Prompt 1 ▸ Reproduce verbatim the part of the passage on Australian Kangaroo gold bullion coins starting at "Larger coins can" and ending at "value of $50.".
Prompt 2 ▸ Pick up the passage on Australian Kangaroo gold bullion coins after its final sentence and carry it forward.

Excerpt ▸
• • • • •
Bullion, the oldest reliable investment!

Australian Kangaroo Gold Bullion Coins.

Australian Kangaroo gold coinsThese coins were previously referred to as Australian gold nuggets, and are available in several denominations and weights. They can be purchased in weights including one twentieth of an ounce, one tenth, one quarter, and one half ounce.

Larger coins can also be purchased in sizes including one full ounce, two ounces, ten ounces and even one kilogram. All Australian kangaroo coins are made of 24 carat gold, no other alloy is included in these gold bullion coins.The Australian Kangaroo is a gold bullion coin minted by the Perth mint.

In the county of Australia they are recognized as official legal tender. The 1/20th coin has a value of $5, while the 1/10th carries a value of $15. The value on the ¼ ounce coin is $25 and the half ounce carries a value of $50.
• • • • •
Data ▸

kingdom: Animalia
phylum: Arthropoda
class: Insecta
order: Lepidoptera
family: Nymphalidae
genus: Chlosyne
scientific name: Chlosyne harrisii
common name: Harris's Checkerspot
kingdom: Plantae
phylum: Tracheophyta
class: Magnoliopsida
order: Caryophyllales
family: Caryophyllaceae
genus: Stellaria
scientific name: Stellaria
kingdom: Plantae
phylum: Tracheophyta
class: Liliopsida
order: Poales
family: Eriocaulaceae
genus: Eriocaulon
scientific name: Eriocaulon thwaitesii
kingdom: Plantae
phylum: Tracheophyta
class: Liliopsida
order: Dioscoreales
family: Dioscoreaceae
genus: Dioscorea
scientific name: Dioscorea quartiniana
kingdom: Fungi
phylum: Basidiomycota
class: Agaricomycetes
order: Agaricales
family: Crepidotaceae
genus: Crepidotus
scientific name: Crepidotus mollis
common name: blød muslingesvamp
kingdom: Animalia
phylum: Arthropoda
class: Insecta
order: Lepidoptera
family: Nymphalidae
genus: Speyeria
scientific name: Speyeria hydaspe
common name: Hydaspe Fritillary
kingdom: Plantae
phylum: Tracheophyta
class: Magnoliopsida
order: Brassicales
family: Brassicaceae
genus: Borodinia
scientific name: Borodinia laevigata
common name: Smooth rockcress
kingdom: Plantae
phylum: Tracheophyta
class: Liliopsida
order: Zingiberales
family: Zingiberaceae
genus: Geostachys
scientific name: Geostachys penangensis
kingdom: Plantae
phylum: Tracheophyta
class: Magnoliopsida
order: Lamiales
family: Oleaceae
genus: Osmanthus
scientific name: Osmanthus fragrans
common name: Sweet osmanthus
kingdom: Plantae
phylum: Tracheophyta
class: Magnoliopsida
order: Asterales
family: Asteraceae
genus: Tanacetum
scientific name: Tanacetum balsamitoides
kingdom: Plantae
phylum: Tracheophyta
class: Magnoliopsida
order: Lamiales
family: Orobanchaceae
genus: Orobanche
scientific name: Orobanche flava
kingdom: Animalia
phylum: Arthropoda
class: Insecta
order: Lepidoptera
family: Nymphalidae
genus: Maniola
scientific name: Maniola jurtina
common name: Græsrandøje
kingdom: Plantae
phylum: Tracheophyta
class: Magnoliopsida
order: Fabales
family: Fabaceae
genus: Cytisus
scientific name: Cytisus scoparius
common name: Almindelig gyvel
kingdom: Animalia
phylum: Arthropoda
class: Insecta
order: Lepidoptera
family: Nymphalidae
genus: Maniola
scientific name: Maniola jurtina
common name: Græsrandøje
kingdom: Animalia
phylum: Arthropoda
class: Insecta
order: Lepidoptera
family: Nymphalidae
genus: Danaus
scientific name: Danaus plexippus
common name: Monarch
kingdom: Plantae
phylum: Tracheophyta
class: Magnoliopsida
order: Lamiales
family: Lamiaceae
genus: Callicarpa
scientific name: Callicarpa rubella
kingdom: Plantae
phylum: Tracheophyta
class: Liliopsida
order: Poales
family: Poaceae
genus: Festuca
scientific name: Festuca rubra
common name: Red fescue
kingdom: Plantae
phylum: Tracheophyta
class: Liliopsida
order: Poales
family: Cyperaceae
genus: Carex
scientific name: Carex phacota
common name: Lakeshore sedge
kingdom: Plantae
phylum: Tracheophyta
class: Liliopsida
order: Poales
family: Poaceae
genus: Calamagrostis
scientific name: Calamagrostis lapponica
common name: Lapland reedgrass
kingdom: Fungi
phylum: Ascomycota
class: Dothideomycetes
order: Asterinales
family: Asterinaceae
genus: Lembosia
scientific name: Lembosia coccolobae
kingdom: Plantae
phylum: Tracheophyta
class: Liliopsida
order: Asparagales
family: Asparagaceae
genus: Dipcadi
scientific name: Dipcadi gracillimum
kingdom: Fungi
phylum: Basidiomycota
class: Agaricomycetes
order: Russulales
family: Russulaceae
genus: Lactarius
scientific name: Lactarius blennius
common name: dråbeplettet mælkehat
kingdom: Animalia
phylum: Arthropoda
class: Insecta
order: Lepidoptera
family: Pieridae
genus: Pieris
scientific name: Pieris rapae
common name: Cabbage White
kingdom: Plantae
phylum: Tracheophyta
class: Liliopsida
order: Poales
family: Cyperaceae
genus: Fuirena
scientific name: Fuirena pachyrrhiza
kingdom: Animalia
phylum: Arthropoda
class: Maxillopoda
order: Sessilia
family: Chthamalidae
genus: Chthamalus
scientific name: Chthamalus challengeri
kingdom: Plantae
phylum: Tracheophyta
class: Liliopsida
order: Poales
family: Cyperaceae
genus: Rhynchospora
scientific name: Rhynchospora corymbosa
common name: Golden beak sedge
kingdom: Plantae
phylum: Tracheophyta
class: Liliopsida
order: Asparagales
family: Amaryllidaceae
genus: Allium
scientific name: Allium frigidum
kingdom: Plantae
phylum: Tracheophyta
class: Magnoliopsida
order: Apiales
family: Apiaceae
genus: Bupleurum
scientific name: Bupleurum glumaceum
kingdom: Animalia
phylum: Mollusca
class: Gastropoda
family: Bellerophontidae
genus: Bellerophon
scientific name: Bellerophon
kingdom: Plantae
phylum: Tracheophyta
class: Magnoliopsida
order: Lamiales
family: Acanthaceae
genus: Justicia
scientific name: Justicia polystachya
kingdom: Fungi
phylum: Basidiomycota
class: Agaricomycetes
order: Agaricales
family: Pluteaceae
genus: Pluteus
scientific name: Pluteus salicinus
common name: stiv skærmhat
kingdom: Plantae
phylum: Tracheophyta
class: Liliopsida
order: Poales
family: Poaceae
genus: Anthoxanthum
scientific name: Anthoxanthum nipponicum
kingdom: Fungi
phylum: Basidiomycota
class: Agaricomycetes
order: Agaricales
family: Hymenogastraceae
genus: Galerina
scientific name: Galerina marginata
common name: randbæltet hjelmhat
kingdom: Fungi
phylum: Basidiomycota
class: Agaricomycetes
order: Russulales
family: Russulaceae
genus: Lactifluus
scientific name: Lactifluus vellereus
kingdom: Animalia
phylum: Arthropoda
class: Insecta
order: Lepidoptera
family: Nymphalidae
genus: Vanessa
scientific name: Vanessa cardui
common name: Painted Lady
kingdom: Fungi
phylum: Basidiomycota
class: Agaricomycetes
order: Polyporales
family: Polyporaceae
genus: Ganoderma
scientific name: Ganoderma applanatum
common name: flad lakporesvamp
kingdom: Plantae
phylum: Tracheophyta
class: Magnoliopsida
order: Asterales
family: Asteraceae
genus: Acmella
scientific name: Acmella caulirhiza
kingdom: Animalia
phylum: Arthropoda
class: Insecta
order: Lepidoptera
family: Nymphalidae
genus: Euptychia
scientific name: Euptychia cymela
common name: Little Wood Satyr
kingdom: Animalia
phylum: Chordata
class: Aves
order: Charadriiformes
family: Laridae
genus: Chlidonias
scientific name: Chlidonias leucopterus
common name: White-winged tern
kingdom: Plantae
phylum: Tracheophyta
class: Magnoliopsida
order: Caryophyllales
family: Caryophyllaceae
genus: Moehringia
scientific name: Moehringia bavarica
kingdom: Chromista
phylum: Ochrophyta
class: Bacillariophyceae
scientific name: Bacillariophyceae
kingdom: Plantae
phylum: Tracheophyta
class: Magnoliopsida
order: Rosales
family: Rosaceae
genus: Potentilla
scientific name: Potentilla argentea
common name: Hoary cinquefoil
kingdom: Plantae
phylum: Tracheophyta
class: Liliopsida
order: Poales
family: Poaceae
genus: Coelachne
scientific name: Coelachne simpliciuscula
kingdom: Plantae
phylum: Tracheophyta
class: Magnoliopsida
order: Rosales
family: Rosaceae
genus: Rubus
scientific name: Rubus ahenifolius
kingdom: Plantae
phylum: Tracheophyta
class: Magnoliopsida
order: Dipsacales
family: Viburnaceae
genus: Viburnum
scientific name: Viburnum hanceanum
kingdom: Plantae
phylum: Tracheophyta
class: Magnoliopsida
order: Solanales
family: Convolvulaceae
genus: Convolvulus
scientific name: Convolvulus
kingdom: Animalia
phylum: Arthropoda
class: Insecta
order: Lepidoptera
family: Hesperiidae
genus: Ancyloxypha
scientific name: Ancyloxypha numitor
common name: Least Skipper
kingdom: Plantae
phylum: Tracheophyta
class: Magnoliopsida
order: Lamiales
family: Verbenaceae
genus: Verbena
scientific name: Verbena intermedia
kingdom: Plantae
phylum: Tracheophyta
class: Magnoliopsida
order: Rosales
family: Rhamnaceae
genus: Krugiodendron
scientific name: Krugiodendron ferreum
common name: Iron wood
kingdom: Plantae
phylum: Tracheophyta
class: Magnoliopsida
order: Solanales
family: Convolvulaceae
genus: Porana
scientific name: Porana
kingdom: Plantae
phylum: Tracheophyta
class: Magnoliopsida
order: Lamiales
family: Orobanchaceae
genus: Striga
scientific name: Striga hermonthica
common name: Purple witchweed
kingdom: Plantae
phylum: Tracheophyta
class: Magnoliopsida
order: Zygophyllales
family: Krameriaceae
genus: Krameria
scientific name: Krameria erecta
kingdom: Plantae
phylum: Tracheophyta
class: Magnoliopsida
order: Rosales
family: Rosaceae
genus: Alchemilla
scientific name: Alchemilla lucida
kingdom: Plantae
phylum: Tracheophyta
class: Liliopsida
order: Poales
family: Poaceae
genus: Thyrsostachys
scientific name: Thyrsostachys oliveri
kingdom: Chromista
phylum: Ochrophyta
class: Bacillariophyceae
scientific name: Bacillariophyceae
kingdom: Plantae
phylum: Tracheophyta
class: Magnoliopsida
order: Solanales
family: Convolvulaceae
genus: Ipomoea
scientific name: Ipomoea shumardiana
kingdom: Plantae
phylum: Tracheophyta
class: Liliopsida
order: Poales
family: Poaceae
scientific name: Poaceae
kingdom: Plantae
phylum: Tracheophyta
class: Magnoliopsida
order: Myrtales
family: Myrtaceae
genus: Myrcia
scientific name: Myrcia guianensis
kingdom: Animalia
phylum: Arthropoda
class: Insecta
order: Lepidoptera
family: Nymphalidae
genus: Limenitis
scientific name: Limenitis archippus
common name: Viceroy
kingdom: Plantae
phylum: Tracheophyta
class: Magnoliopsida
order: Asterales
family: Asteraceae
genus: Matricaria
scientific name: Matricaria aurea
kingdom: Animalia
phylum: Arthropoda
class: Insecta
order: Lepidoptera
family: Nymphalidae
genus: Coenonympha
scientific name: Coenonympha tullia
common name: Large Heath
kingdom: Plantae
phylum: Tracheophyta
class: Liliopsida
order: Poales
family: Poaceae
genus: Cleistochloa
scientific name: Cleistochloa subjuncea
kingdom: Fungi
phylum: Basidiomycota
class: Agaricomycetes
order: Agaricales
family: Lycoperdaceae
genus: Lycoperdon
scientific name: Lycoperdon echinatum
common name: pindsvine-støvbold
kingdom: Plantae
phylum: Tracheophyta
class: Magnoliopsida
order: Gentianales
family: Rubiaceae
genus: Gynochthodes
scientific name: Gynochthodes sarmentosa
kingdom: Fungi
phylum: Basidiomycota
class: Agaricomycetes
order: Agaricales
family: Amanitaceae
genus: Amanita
• • • • •
Answer area 1 ▸
Larger coins can also be purchased in sizes including one full ounce, two ounces, ten ounces and even one kilogram. All Australian kangaroo coins are made of 24 carat gold, no other alloy is included in these gold bullion coins.The Australian Kangaroo is a gold bullion coin minted by the Perth mint.

In the county of Australia they are recognized as official legal tender. The 1/20th coin has a value of $5, while the 1/10th carries a value of $15. The value on the ¼ ounce coin is $25 and the half ounce carries a value of $50.

Answer area 2 ▸
The one ounce coin has a face value of $100. The value of the two ounce coin was originally $500 when it was issued in 1991. Beginning in 1992, the value on this coin was $200. The ten ounce coin started out with a value of $2500, which dropped to $1000 in 1992. The one kilo coin had a starting face value in 1991 of $10,000. This value was reduced to $3,000 in 1992.

The obverse of these coins features Queen Elizabeth II. One feature that makes the Australian kangaroos unique in the world of gold bullion coins is that the design on the reverse changes annually. They are also minted in limited numbers, making them even more valuable to collectors.

The series was first introduced in 1986 by the Gold Corporation. The first issue had two features that made it stand out to collectors. It had a frosted design that gave it the appearance of two different colors, and each coin was encapsulated in plastic.

The early editions, from 1986 to 1989, featured Australian gold nuggets on the reverse of the coin. In 1989, the decision was made to change the design to kangaroos, a true symbol of Australia. Every year, a different kangaroo will be featured on the reverse of the coins.

The larger coins, including the two ounce, ten ounce and kilogram sizes, were only introduced in 1991. The purpose behind these coins was to keep the premiums low. They are different from the other denominations in that the reverse design never changes; the red kangaroo is always the featured design.